Europa: Pirat gegen Massenüberwachung, für den Schutz der Privatsphäre

Der Katschhof bildet mit seiner Pflasterung, mit dem Dom an der einen und dem Rathaus an der anderen Seite ein Ensemble. Er markiert Aachen als Europastadt, in der der bedeutendste europäische Preis (Karlspreis) verliehen wird. Rechts: das Gebäude der Domsingschule. Foto: Henning Brinkmann

Der französische Staatsgerichtshof hat heute die 12-monatige Vorratsspeicherung von Informationen über die Kontakte und Bewegungen der kompletten Bevölkerung aufrecht erhalten, da eine „Bedrohung der nationalen Sicherheit“ vorliege. Es liege ein erhöhtes Risiko von Terroranschlägen und ausländischer Spionage vor. Der Gerichtshof erlaubte außerdem, die Vorratsdaten weiter für allgemeine Strafverfolgungszwecke zu verwenden.

Der Europaparlamentarier und Bürgerrechtler Patrick Breyer (Piratenpartei) kritisiert das Urteil scharf. Er teilt mit:

Das pauschale Sammeln von Metadaten aller Menschen macht uns im Grunde genommen nackt im System und verstößt fundamental gegen EU-Grundrechte. Das wahllose Sammeln von sensiblen Informationen über soziale Kontakte (auch Geschäftskontakte), Bewegungen und das Privatleben (z.B. Kontakte zu Ärzt*innen, Anwält*innen, Betriebsrät*innen, Psycholog*innen, Beratungsstellen etc.) von Millionen unverdächtiger Bürger*innen ist
eine radikale Maßnahme der Massenüberwachung.

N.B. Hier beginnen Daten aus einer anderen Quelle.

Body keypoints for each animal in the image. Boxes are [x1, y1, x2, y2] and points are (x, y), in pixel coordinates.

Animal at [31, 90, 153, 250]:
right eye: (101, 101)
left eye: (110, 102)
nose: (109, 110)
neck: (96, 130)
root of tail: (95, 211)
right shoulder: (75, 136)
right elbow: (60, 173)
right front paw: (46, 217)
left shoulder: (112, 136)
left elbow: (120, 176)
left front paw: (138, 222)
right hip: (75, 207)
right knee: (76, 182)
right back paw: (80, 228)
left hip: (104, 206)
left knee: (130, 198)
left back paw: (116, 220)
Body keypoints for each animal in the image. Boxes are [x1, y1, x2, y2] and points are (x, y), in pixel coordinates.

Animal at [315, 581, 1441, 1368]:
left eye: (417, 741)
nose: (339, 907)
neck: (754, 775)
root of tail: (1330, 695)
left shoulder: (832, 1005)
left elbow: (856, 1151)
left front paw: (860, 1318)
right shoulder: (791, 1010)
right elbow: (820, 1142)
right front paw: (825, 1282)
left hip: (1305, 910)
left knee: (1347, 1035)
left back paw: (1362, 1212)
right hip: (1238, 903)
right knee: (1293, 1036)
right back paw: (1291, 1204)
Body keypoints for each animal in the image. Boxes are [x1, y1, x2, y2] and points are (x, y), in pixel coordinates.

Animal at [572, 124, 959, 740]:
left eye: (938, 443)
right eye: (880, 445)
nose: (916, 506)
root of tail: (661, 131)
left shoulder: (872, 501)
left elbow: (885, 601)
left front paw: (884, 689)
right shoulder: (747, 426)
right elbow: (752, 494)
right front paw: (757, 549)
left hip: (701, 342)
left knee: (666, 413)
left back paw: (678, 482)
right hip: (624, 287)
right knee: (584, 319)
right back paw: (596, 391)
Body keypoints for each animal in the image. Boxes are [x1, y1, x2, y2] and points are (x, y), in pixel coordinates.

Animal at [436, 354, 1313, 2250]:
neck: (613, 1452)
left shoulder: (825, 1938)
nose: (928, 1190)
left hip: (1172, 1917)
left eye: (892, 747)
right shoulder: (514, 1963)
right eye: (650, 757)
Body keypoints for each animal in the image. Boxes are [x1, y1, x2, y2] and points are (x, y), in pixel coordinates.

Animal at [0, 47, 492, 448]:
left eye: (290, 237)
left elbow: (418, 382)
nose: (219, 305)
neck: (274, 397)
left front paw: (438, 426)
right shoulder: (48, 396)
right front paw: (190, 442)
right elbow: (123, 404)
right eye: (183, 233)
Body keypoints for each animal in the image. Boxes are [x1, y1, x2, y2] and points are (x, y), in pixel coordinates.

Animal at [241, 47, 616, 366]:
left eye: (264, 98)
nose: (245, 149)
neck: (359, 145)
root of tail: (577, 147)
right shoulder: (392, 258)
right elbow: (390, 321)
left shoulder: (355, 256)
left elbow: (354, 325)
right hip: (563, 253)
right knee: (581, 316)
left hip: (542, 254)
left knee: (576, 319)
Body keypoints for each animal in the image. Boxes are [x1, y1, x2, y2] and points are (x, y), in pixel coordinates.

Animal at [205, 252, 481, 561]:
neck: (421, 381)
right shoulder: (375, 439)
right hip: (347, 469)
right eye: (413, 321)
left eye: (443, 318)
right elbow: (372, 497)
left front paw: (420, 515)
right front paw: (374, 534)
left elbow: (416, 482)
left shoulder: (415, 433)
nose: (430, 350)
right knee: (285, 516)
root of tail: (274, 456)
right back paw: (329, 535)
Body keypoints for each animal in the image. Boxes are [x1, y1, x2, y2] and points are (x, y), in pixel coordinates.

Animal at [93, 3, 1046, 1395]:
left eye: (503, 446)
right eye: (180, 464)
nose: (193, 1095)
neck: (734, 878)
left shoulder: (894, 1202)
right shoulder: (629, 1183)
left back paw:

Nur in Ausnahmesituationen, wie z.B. bei einem drohenden Terroranschlag, hat der Europäische Gerichtshof eine pauschale Vorratsdatenspeicherung vorübergehend erlaubt, aber das französische Urteil macht sie zur Regel und zum Dauerzustand. Dies pervertiert die EU-Rechtsprechung zum Schutz unserer Grundrechte auf Privatsphäre und Meinungsfreiheit.

Ich rufe unsere französischen Freunde auf, diese Entscheidung und den darin zum Ausdruck kommenden französischen Exzeptionalismus anzufechten. Eine pauschale Vorratsdatenspeicherung schafft untragbare Risiken des Missbrauchs und des Verlusts vertraulicher Informationen über unsere privaten und geschäftlichen Kontakte, Bewegungen und Interessen.

Lassen Sie uns dafür sorgen, dass Freiheit herrscht und nicht Generalverdacht
und Angst!“

***

Hier eine Meldung aus dem Berliner „TAGESSPIEGEL“-Redaktion. Klar wird, dass die einmal erhobenen Daten fleißig missbraucht werden. Sogar von Polizeibeamten.

Die Sanktionsstelle der Berliner Beauftragten für Datenschutz und Informationsfreiheit haben 2020 insgesamt 47 Bußgelder in Höhe von insgesamt 77.250 Euro festgesetzt. Daneben seien 38 Zwangsgeldbescheide erlassen worden; in fünf Fällen sei ein Strafantrag gestellt worden.

Ein Großteil der Verfahren (33), so berichtet der Tagesspiegel, hätten sich gegen Polizeibeamt*innen gerichtet, die unbefugt „personenbezogene Daten Dritter aus der polizeiinternen Datenbank POLIKS“ abgerufen hätten. In einem Fall habe eine Polizistin POLIKS genutzt, um die Ex-Freundinnen des neuen Lebensgefährten ausfindig zu machen und zu Gesprächen aufzusuchen.

In einem anderen Fall hätte ein Polizist die Daten sämtlicher Nachbar*innen aus dem eigenen Mehrfamilienhaus abgefragt, um sie später in nachbarschaftlichen Streitigkeiten auszuspielen.

Ein Polizist habe POLIKS als Suchmaschine für die Kontaktdaten eines Kartenspielverkäufers genutzt, nachdem er die richtige Telefonnummer über „Google“ nicht gefunden hätte.